Ein wichtiger Bestandteil waren für die Szene ja vor allem die von Bushell ab 1980 zusammengestellten Sampler. Die ersten vier sind legendär, doch Mader ist so clever, sogar die ersten elf zu erläutern , und auch die „Oi! Chartbusters“-Reihe findet ihre Erwähnung. Schön auch die Ausführlichkeit, die Combos wie THE BUSINESS (sieben Seiten), COCK SPARRER (sechs Seiten) gewidmet wird, auch hier merkt man, dass diese Bewegung aus mehr als nur stumpfer Randale und dem Zerdeppern von Bierflaschen besteht.
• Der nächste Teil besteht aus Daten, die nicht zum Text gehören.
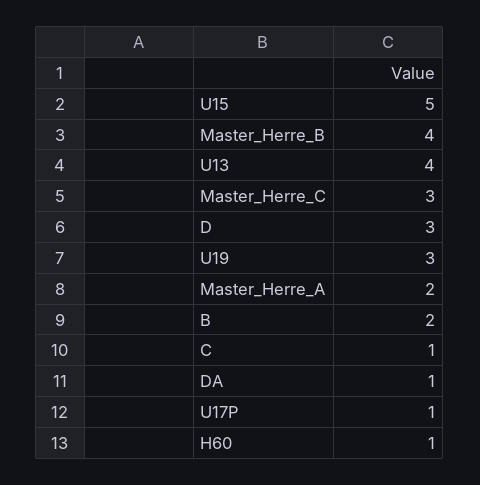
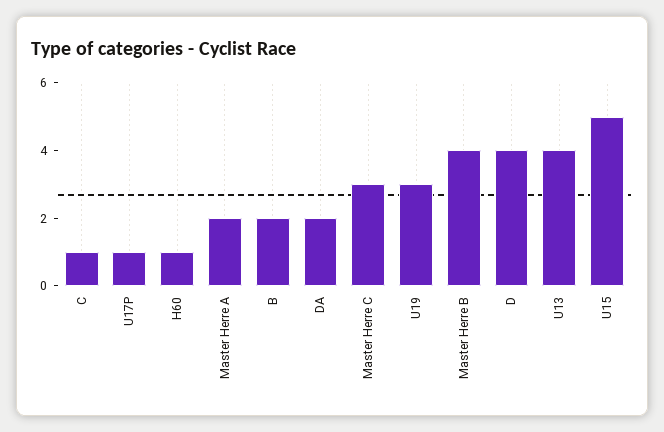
  {
    "U15": 5,
    "Master_Herre_B": 4,
    "U13": 4,
    "Master_Herre_C": 3,
-   "D": 3,
+   "D": 4,
    "U19": 3,
    "Master_Herre_A": 2,
    "B": 2,
    "C": 1,
-   "DA": 1,
+   "DA": 2,
    "U17P": 1,
    "H60": 1
  }

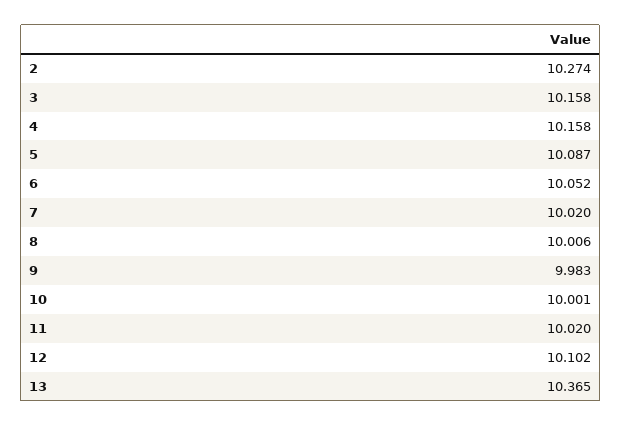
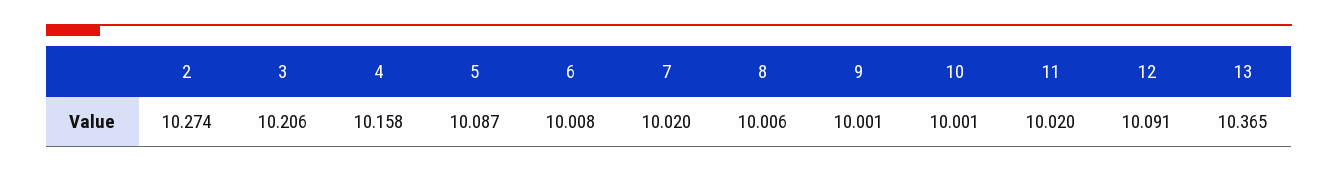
  {
    "2": 10.274,
-   "3": 10.158,
+   "3": 10.206,
    "4": 10.158,
    "5": 10.087,
-   "6": 10.052,
+   "6": 10.008,
    "7": 10.02,
    "8": 10.006,
-   "9": 9.983,
+   "9": 10.001,
    "10": 10.001,
    "11": 10.02,
-   "12": 10.102,
+   "12": 10.091,
    "13": 10.365
  }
Dass Bands in ihrer Tradition verweilen und längst schon praktisch abgehakte Bands heute wieder aktiv sind, macht dieses Buch auch im Nachhinein so kurzweilig. Da werden LAST ROUGH CAUSE (wohl nicht zufällig auch aus Darlington kommend, man denke an GIMP FIST) von Szene-Unikum Stefan Spiller gelobt, und deren Song „The violent few“ nicht verkehrt als wahre Hymne gepriesen. Es wird die 1988er-LP noch genannt und dann heißt es eben: „Das war’s dann aber auch schon. Schade ...“ Doch wie wir wissen, hat diese großartige melodische Band, die in eine Reihe mit COCK SPARRER gehört, bereits wieder an Fahrt aufgenommen und neuere Platten veröffentlicht. Das Buch erschien übrigens in jenem Jahr, als die Gewalttätigkeiten auf Oi!-Konzerten abebbten und die S.H.A.R.P.-Bewegung erstarkt war. Auch dies ein Aspekt, sich den räudigen Glatzen einmal auf musikalische Weise zu nähern. Na und die weitere Entwicklung können ja Lesemuffel dann auf Discogs und Co.verfolgen.